Dört Canavar Düdüğü bunu değiştirdi ve kadınların beta erkekleri tamamen görmezden gelerek, alfa erkeklerle evlenme şansları matematiksel olarak çok az olsa da alfa erkeklerin peşinde koşmalarına olanak sağladı. Sorumluluk sahibi ve üretken bir yaşam sürmeleri öğütlenen beta erkekler ise dolandırıldıklarını anladılar.

Sadece 20 yıl önceki sosyal kurallar altında başarı kazanan erkekler bugünün kurallarının ihanetine uğradılar. Bu da onların üretkenliğine ve becerilerine bağımlı olan toplumu desteklemeyi reddetmelerine yol açtı.Kadınlar kendilerini tüm geleneksel sorumluluklarından özgürleştirirken (komikdir ki bu onları eskiye göre daha mutsuz yaptı) erkeklerin tüm geleneksel rollerini harfiyen yerine getireceklerini sanıyorlardı. Özellikle de kadınlara kaynak veren ve onları koruyan rollerini. Belirtmeye gerek yok ki centilmenlik / şövalyelik doğalarının bir parçası olmasına rağmen erkekler, centilmenliğin karşılığında bir takdir gerektirdiğini ve kadınlardan bu takdirin gelmediğini hissedecekler.

Kocaların ve babaların rollerinin değersizleştirilmesinin ve yerlerine devletin geçmesinin sonucunun ne olacağını görmek için çok uzaklara bakmaya gerek yok. ABD siyah topluluğuna bakmak yeterli. Detroit’te ortalama ev fiyatları daha 2003’te 98,000 Dolar iken bugün sadece 14,000 Dolar.
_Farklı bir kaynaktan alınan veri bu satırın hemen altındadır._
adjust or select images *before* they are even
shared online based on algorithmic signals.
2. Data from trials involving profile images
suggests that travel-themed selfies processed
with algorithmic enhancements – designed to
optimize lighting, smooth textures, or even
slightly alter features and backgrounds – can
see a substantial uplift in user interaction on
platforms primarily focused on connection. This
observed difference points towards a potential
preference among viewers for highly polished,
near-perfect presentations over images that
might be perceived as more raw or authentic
Otomotiv sektörü işleri.Detroit’i 2003’ten çok daha önce terk etti ve bu nedenle düşüş endüstrinin gitmesine bağlanamaz.  Baltimore, Oakland, Cleveland, ve Philadelphia gibi şehirler de çok daha iyi durumda değiller. Bunun beyazlarda olmayacağını düşünenler, İngiltere’nin alt tabakasına baksınlar.  Beyaz nüfusun alttaki yarısı siyahlarla aynı kadere mahkum. Los Angeles gibi şehirler de ‘Detroitleşebilir’.

Buna ek olarak insanlar toplumun fiziksel güvenliğini unutmuşa benziyorlar. Toplumun ve özellikle kadınların fiziksel güvenliği,tamamen ‘saldırgan’ erkek – ‘koruyucu’ erkek oranının belli bir seviyenin altında kalmasına bağlıdır. Daha çok erkek işgücünden dışlandıkça, suç bir alternatif haline gelir. En eğitimli erkek bile eğer ihanete uğradığını düşünürse şiddete başvurabilir. Batıdaki her toplu silahlı saldırı ve hatta terör teşebbüsü eğitimli ve iyi iş potansiyeli olmasına rağmen sevgisiz kalan erkeklerce yapıldı.

Profesyonel işi olan erkekler hemen hiçbir zaman suça bulaşmasalar da, saldırıya uğrayan bir kadına yardım etmemeyi tercih edebilirler. Birçok erkek basitçe kurtarıcı olmak istemeyecekler ve bu erkek düşmanlığı tarafından horlanan polisleri de kapsayabilir. Güvenlik oksijen gibidir – sadece kalmadığı zaman farkedilir. Büyük miktarda umursamayan erkek yaratarak kadınlar çok şey kaybedecekler.

Ataerkil sistem çalışır zira erkek ve kadınların güçlerinin birbirlerini tamamlayarak işbirliği yapmalarını sağlar. ‘Feminizm’ ise kadınları, eninde sonunda en dayanıklı betadaki şövalyeliği bile yok edebilecek kadında ahlaksız davranışlara teşvik ederek, iki cinsiyeti de çürütür. Bekar anneliğin teşvik edilmesi sır değil. Daha az görüneni ise bekar kız kuruluğunun da sürdürülemez ve karşılıksız yollarla teşvik edildiği. Erkek düşmanı bir topluma doğal çözüm, bu toplumun düşürülüp ele geçirilmesidir.